[PAGE TEXT]
--------

Tuesday, November 22, 2005

Muddy Actor

The cellphone slip out of my hand and into the mud. Great. I pick it back up and don't bother to wipe it off before I hold it back up to my face. Maybe the mud will help keep my nose from freezing off as I trudge through the cold, wintery rain to my car on the other side of this country of a campus.

"Why do I even try anymore?" I whine to my husband on the other line, who is incidentally warm and comfy and not having a confidence crisis.

"Because it makes you happy." He says.

"It's really cold." I chatter.

"Are you close to the car yet?"

"No, I have half a football field to go."

I carefully pick my way around the soccer and football field. Way across the way I can see a little blue emergency light glowing, but there are no lights where I am. For all I know I am walking along the edge of a cliff overhanging the raging Atlantic rather than a steep muddy hill overhanging a goalpost.

I finally get to my car, crawl into my cushy leather seat and say goodbye to my husband.

I feel like crap. Not just because I'm cold and wet and dirty but because I've done it to myself again. I went to another audition, why do I bother even stepping out of my house?

--------

[DATA PROVIDED]
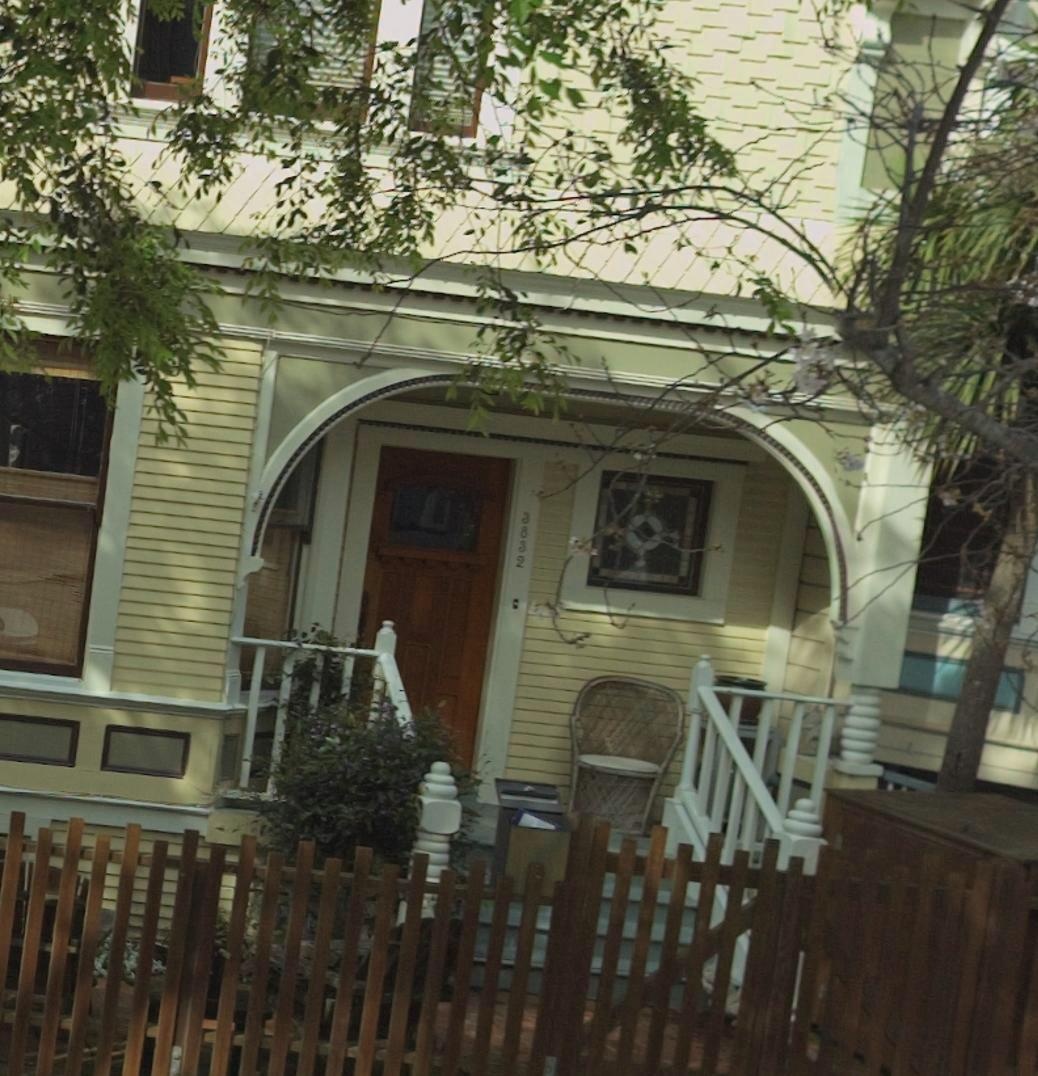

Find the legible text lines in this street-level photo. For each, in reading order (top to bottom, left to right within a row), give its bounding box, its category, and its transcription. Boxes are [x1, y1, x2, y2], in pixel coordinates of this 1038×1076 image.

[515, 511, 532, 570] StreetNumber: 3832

--------

[TASKS FOR THIS EXERCISE]
1. Reproduce the muddy walk story starting at "The cellphone slip" and ending at "a confidence crisis.", swapping "cellphone" for "phone".
2. Which body parts are named in the muddy walk story?

[RESULTS FOR EACH TASK]
1.
The phone slip out of my hand and into the mud. Great. I pick it back up and don't bother to wipe it off before I hold it back up to my face. Maybe the mud will help keep my nose from freezing off as I trudge through the cold, wintery rain to my car on the other side of this country of a campus.

"Why do I even try anymore?" I whine to my husband on the other line, who is incidentally warm and comfy and not having a confidence crisis.

2. hand, face, nose